═════ Data records

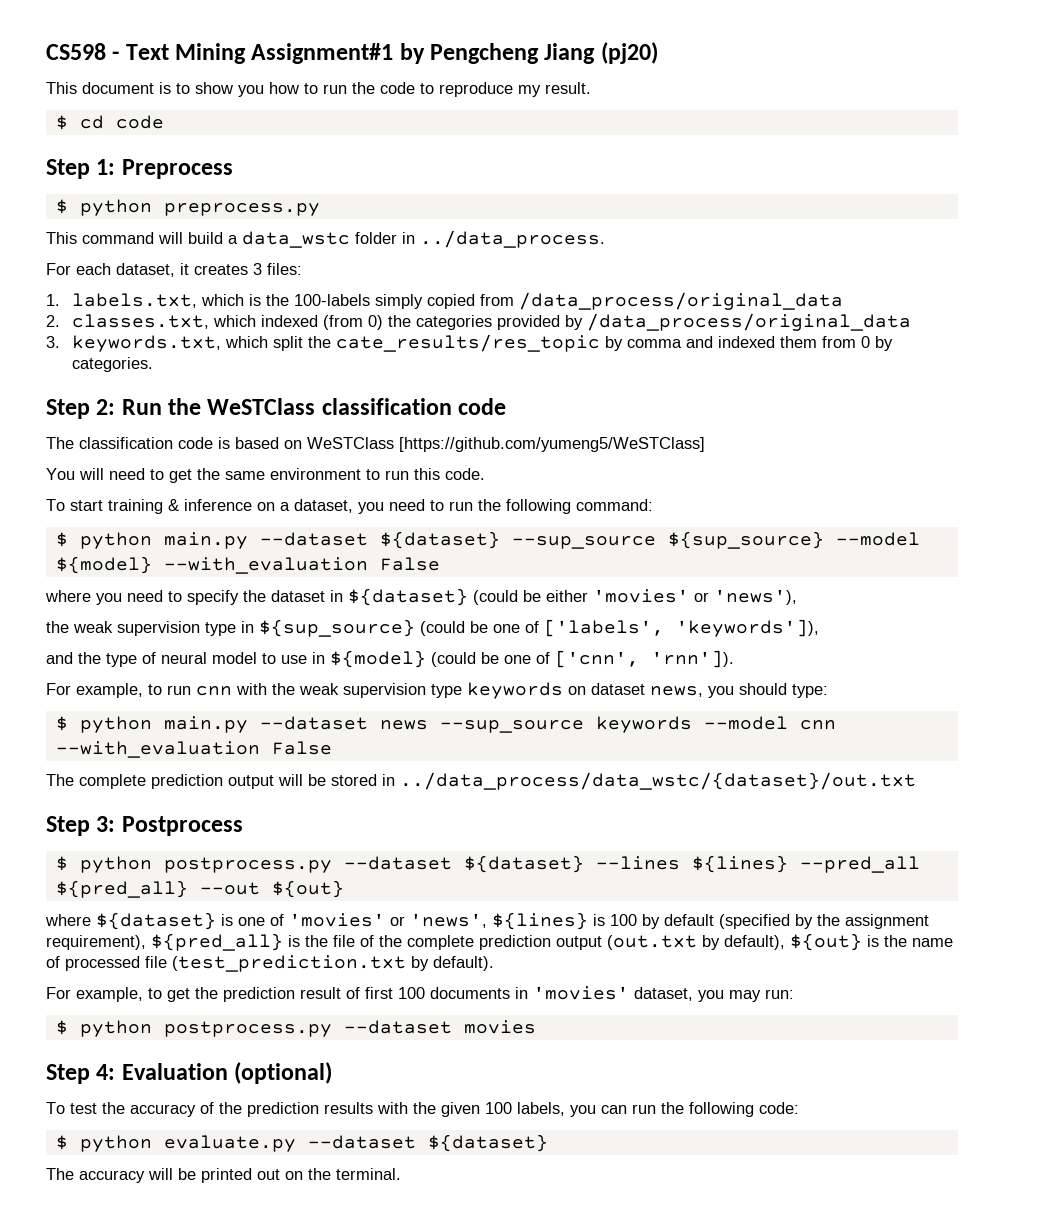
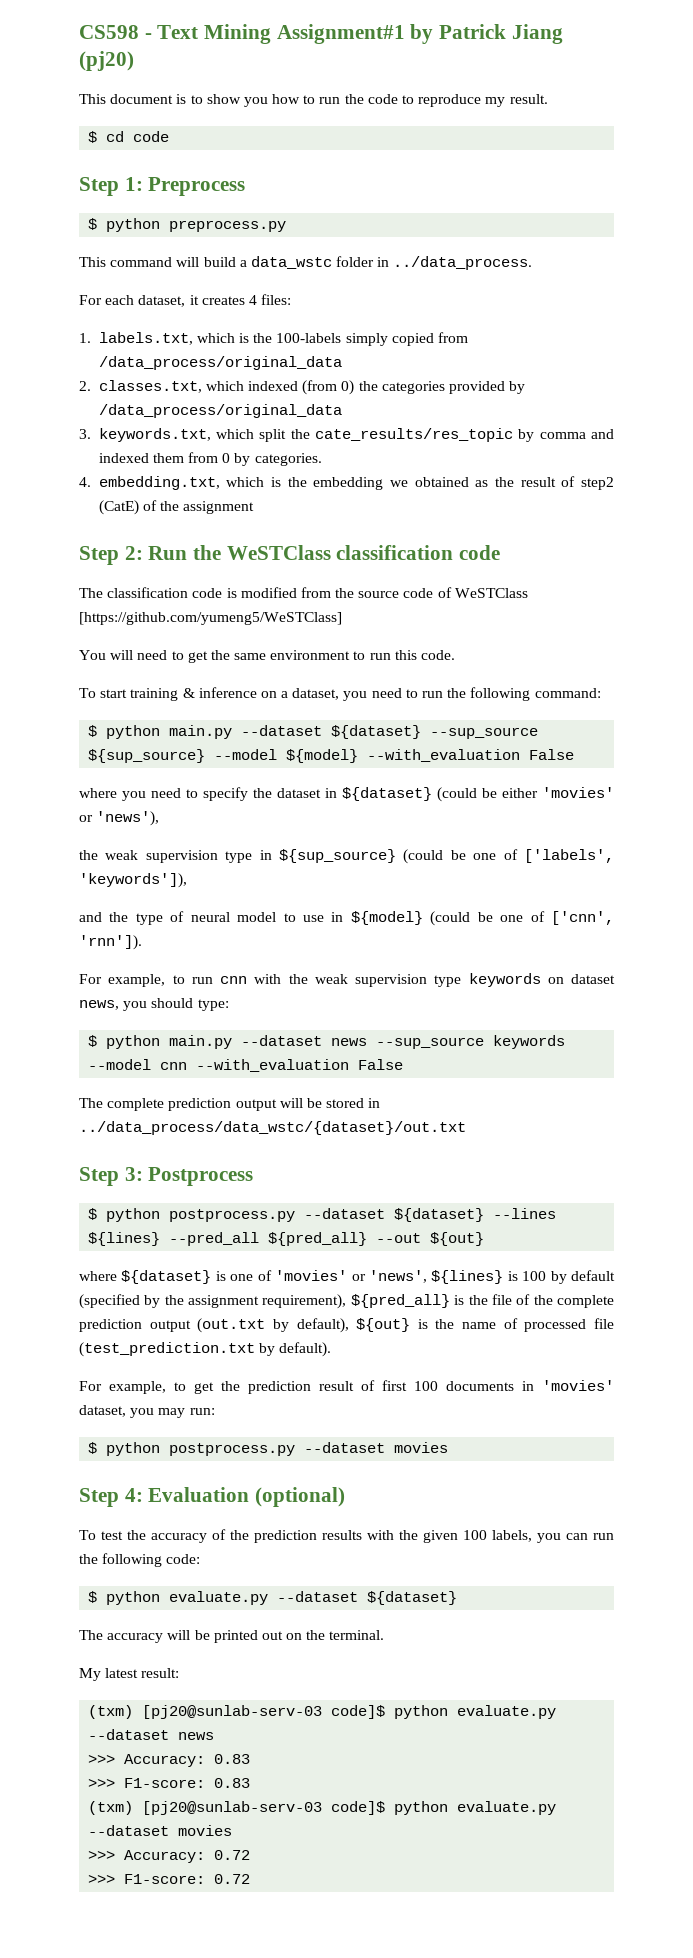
[430,43,540,64] Pengcheng -> [439,24,507,39] Patrick
[253,263,262,275] 3 -> [248,295,257,305] 4
(153, 364) none -> [79,476,615,490] [98,500,255,515] // 4. embedding.txt, which is the embedding we obtained as the result of step2 (CatE) of the assignment
[235,437,302,449] based on -> [240,587,452,598] modified from the source code of
(401, 1174) none -> [79,1668,180,1681] [88,1705,557,1719] [88,1729,215,1740] [88,1754,251,1767] [88,1778,251,1788] [88,1801,557,1815] [88,1825,233,1836] [88,1850,251,1863] [88,1874,251,1884] // My latest result: // (txm) [pj20@sunlab-serv-03 code]$ python evaluate.py --dataset news // >>> Accuracy: 0.83 // >>> F1-score: 0.83 // (txm) [pj20@sunlab-serv-03 code]$ python evaluate.py --dataset movies // >>> Accuracy: 0.72 // >>> F1-score: 0.72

══════════

Could you copy out every record exactly, minus the pictures?

*Reply*:
[430,43,540,64] Pengcheng -> [439,24,507,39] Patrick
[253,263,262,275] 3 -> [248,295,257,305] 4
(153, 364) none -> [79,476,615,490] [98,500,255,515] // 4. embedding.txt, which is the embedding we obtained as the result of step2 (CatE) of the assignment
[235,437,302,449] based on -> [240,587,452,598] modified from the source code of
(401, 1174) none -> [79,1668,180,1681] [88,1705,557,1719] [88,1729,215,1740] [88,1754,251,1767] [88,1778,251,1788] [88,1801,557,1815] [88,1825,233,1836] [88,1850,251,1863] [88,1874,251,1884] // My latest result: // (txm) [pj20@sunlab-serv-03 code]$ python evaluate.py --dataset news // >>> Accuracy: 0.83 // >>> F1-score: 0.83 // (txm) [pj20@sunlab-serv-03 code]$ python evaluate.py --dataset movies // >>> Accuracy: 0.72 // >>> F1-score: 0.72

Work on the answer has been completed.